[Opening Text for analysis section]

For our happy customers, we are going to present you with three video styles and ideas that could change your business forever. These ideas can be adjusted, changed, or adapted to your business, so my hope is that your marketing director will take a look and maybe bring us back some more ideas.

Now, I must warn you that these ideas do not come cheap, nor are they going to be simple. It’s going to take a big budget and for this to work you are going to have to let our professional animators do what they do best:

Create amazing stuff!

I will tell you whom these video ideas are not for…

  • · Companies with a very tight budget. (Sorry, it’s going to take a lot of time and teamwork. This does not come cheap.)
  • · Companies that have a hard time pushing the envelope.
  • · Companies who worry about offending every Tom, Dick and Harry on the planet. These videos will be loved by most, but there will be haters. There always are.

So lets jump in.

I am going to give you examples of these ideas so that you can see what type of traction they have received in the past. Remember, the reason for sharing our ideas is to spark a few ideas of your own.

Video Campaign Number 1

“Fart On A Plane”

All of us have experienced the misery that comes with plane travel. It ranks among the worst experiences – next to death. Personally, I feel like we are being treated like a bunch of lost sheep and I am sure airline workers feel like we are a bunch of dumb lost sheep.

We want to create a series of funny videos. (Five of them to be exact.) These videos are going to show the different scenarios that happen on a plane. It’s something we all relate to and it will bring a smile to the face of the audience.

The kicker is, after each video we will have branding and a message that applies to your company. It’s marketing without the audience knowing.

Here are some great examples:

Have you ever heard of “Dumb Ways To Die?”

It was a video created by Metro Train Station that has over 100 million views, but it doesn’t stop there. The campaign we would create would mimic theirs in that we would create.

  • · Characters
    · YouTube channel
    · Custom song
    · Website
    · 5 videos
    · Marketing banner ads
    · Coloring books
    · Merchandise
    · **Maybe an app**

Check out their video:

And here is their website:

Can either of these examples be applied to your business? “Fart On A Plane” could be perfect for a Net Jets, Magellan Jets, Flex Jets, or a private plane company looking to show the misery of commercial plane travel.

What are the pain points of your business that the audience can relate to?

Video Idea Number 2

“Training Like You Have Never Seen Before”

[Closing Text for analysis section]

Continue the piece on video campaign ideas for businesses, beginning right after its final heading.

[Opening Data extract section]

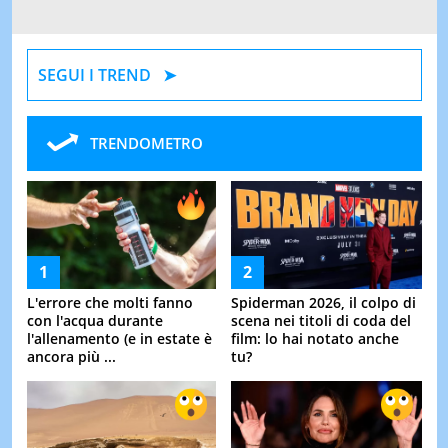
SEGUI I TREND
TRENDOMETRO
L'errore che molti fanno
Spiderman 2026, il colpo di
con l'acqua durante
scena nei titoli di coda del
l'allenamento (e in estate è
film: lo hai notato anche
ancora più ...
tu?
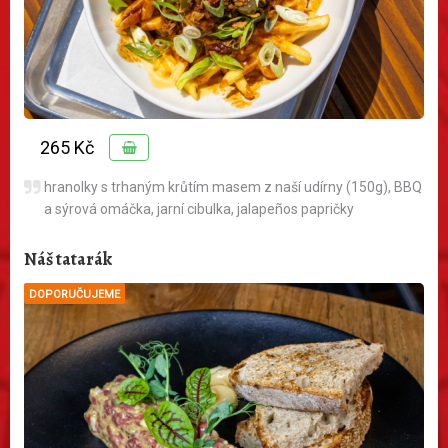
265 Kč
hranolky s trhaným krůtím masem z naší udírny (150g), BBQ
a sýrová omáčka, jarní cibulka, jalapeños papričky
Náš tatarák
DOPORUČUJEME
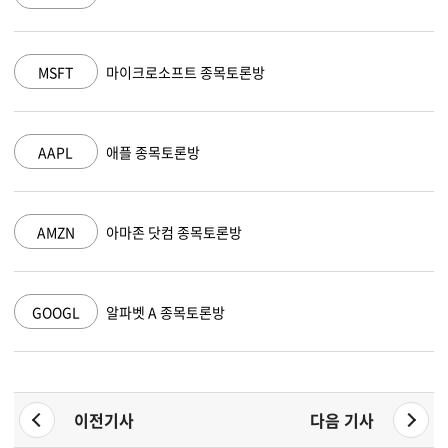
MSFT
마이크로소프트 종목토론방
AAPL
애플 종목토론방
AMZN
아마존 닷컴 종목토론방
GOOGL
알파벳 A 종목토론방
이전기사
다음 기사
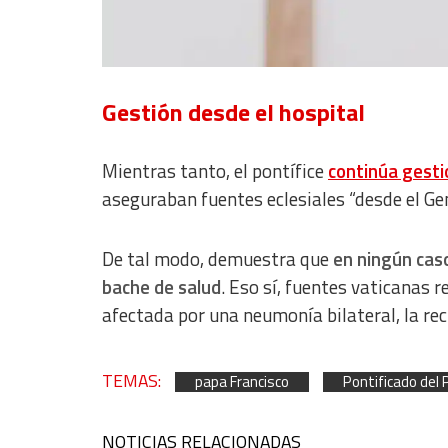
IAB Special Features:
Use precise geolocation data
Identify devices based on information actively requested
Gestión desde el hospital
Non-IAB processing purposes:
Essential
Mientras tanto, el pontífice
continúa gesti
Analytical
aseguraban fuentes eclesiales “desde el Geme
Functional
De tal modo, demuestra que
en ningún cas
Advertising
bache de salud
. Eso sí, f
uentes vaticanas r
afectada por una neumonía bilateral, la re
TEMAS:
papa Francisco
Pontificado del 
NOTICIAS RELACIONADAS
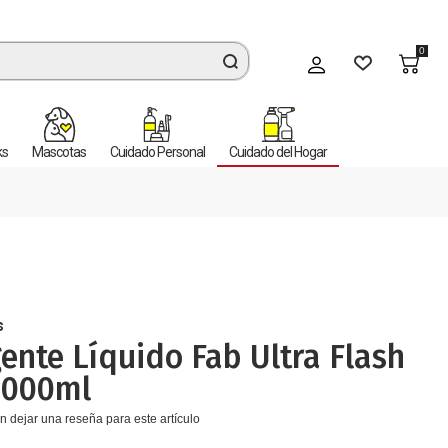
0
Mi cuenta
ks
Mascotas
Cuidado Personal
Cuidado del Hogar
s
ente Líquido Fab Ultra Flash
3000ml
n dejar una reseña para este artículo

[Closing Data extract section]

■ Result below ■
Have you ever seen “The Bottom of the Ninth?” I’m guessing you have not. It is probably one of the cooler ideas I have seen, but it did not get any traction due to lack of marketing and lack of usefulness.

This style of video is 3D, with 2D elements encompassing a comic book feel.

Take a look:

This style would be perfect for a training video series. Could you imagine being trained by videos and a comic book style pamphlet?

Your audience would not forget it!

They could watch the training video series on their phone, at any time, or they could read the comic style pamphlet. It would be the most effective training ever done on planet earth.

A year or two ago we created a training video for The Cosmopolitan and it was a huge success. I think it is time we push the envelope a bit and really create a training video style that will be recognized by companies all around the world.

We can do this; we just need the right customer to make it happen.

Video Idea Number 3

“Still Coming Up With A Title”

If you have been with Ydraw for a while you will know that we love the Chipotle video.

I have written about it a couple of times before. Check it out below:

They nailed the message and were rewarded with millions of views. We want to create something like this for your company. Once again they took the pain point of the audience and exploited it.

Did you see the poor cow?

Now can you see the challenge that we are facing? We have some amazing writers, Disney animators, and editors, who want to be stretched to the limit.

Currently we are doing a full campaign for National Safety Council. They had the budget and we were able to let our artists create. It has stretched them a bit, but they still have hidden talents that we have yet to see.



Here are some screen shots and scenes.

Let’s chat and discuss ways to make this happen. It’s for the greater good. If these video ideas do not stop soon we might have to start creating them on our own.

It’s our job to build it, and the audience will come… lol

Hope you enjoyed…

The Rise Of Video Marketing Ideas and How To Make It Stop

Learning through seeing

 The Instructional Role of Illustrations
Excerpt from U.S. Department of Labor
"People tend to eye-minded, and the impacts visual aids bring to a
presentation are, indeed, significant. The studies, below, reveal
interesting statistics that support these findings:
- In many studies, experimental psychologists and educators have found
that retention of information three days after a meeting or other
event is six times greater when information is presented by visual and
oral means than when the information is presented by the spoken word
- Studies by educational researchers suggest that approximately 83% of
human learning occurs visually, and the remaining 17% through the
other senses - 11% through hearing, 3.5% through smell, 1% through
taste, and 1.5% through touch.
- The studies suggest that three days after an event, people retain
10% of what they heard from an oral presentation, 35% from a visual
presentation, and 65% from a visual and oral presentation.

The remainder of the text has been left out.